What the rest of the world sees as a sex tape scandal could in fact be the latest episode in the real-life drama over who will become Equatorial Guinea’s next president, the BBC reports.
Over the past fortnight, dozens of videos – estimates range from 150 to more than 400 – have been leaked of a senior civil servant having sex in his office and elsewhere with different women.
They have flooded social media, shocking and titillating people in the small central African country and beyond.
Many of the women filmed were wives and relatives of people close to the center of power.
It appears some were aware they were being filmed having sex with Baltasar Ebang Mr Engonga, who is also known as “Bello” because of his good looks.
All this is hard to verify as Equatorial Guinea is a highly restricted society where a free press does not exist. But one theory is that the leaks were a way to discredit the man at the center of the storm.
Engonga is a nephew of President Teodoro Obiang Nguema and one of those thought to be hoping to replace him. Obiang is the world’s longest-serving president, having been in power since 1979.
The 82-year-old has overseen an economic boom that has turned to bust as a result of the now-dwindling oil reserves.
There is a small, extremely wealthy elite, but many of the 1.7 million people in the country live in poverty.

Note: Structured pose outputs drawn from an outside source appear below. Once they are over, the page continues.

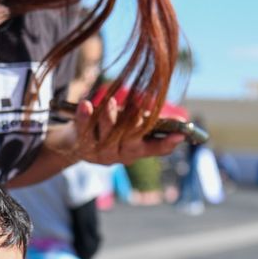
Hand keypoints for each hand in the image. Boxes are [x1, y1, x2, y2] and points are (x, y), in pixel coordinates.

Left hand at [69, 97, 184, 165]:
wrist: (76, 143)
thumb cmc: (111, 129)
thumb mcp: (132, 127)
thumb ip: (152, 124)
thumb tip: (181, 121)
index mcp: (136, 150)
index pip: (155, 149)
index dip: (167, 143)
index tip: (180, 135)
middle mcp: (119, 155)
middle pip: (130, 143)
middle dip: (134, 127)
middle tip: (136, 111)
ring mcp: (100, 152)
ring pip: (106, 138)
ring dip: (109, 120)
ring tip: (110, 103)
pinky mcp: (81, 143)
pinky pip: (83, 130)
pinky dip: (84, 117)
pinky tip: (86, 105)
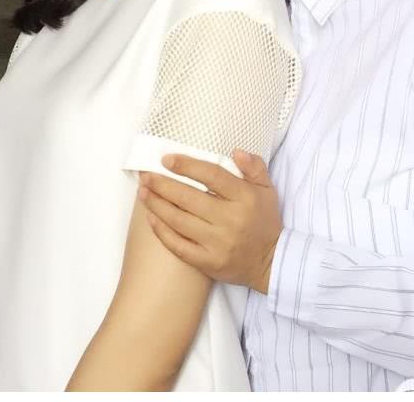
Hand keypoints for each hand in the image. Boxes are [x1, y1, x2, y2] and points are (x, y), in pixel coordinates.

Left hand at [138, 150, 282, 293]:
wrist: (271, 262)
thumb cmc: (264, 220)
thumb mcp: (267, 189)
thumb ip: (253, 167)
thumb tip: (236, 151)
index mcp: (244, 197)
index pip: (212, 176)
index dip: (187, 166)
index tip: (167, 159)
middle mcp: (230, 219)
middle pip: (189, 198)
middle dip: (162, 185)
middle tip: (146, 175)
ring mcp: (217, 243)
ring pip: (179, 221)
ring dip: (157, 205)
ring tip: (143, 192)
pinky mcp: (208, 262)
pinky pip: (178, 246)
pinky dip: (162, 232)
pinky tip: (151, 219)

It has also had its fair share of scandals – including the revelations about the lavish lifestyle of one of the president’s sons, now vice-president, who once owned a $275,000 (£210,000) crystal-encrusted glove worn by Michael Jackson.

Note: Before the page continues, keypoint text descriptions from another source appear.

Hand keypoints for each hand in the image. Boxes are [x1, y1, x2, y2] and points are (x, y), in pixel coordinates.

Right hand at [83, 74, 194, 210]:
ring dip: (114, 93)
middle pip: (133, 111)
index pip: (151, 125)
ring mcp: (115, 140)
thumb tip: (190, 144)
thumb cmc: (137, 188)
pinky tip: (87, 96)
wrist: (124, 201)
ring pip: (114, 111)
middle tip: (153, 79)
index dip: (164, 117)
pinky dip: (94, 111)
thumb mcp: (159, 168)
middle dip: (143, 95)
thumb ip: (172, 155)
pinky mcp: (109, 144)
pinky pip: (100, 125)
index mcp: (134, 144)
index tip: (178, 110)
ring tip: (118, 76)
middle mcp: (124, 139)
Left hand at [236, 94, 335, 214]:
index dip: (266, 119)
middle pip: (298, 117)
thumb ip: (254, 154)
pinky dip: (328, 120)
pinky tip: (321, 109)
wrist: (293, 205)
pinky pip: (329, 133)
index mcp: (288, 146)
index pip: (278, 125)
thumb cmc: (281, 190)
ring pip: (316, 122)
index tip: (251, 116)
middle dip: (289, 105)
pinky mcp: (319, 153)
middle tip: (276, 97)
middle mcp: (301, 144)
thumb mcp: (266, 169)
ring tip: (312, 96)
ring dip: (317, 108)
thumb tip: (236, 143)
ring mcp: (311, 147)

The videos center of the current scandal are believed to have originally appeared one-by-one a few days earlier on Telegram, on one of the platform’s channels known for publishing pornographic images.
They were then downloaded onto people’s phones and shared among WhatsApp groups in Equatorial Guinea, where they caused a storm.
Engonga was quickly identified along with some of the women in the videos, including relatives of the president and wives to ministers and senior military officials.
The government was unable to ignore what was going on and on 30 October Vice-President Teodoro Obiang Mangue (once owner of the Michael Jackson glove) gave telecoms companies 24 hours to come up with ways to stop the spread of the clips.
“We cannot continue to watch families fall apart without taking any action,” he wrote on X.
“In the meantime, the origin of these publications is being investigated to find the author or authors and make them answer for their actions.”
As the computer equipment was in the hands of the security forces, suspicion has fallen on someone there, who, perhaps, sought to trash Engonga’s reputation ahead of a trial.
The police have called on women to come forward to open a case against Engonga for the non-consensual sharing of intimate images. One has already announced that she is suing him.
What is not clear is why Engonga made the recordings. But activists have put forward what could be other motives behind the explosive leak.
As well as being related to the president, Engonga is the son of Baltasar Engonga Edjo’o, the head of the regional economic and monetary union, Cemac, and very influential in the country.
“What we are seeing is the end of an era, the end of the current president, and there is a succession [question] and this is the internal fighting we are seeing,” said Equatoguinean activist Nsang Christia Esimi Cruz, now living in London.
Speaking to the BBC Focus on Africa podcast, he alleged that Vice-President Obiang was trying to politically eliminate “anyone who could challenge his succession”.
The vice-president, along with his mother, are suspected to be pushing aside anyone who threatens his path to the presidency, including Gabriel Obiang Lima (another son of President Obiang from a different wife), who was oil minister for 10 years and then moved to a secondary government role.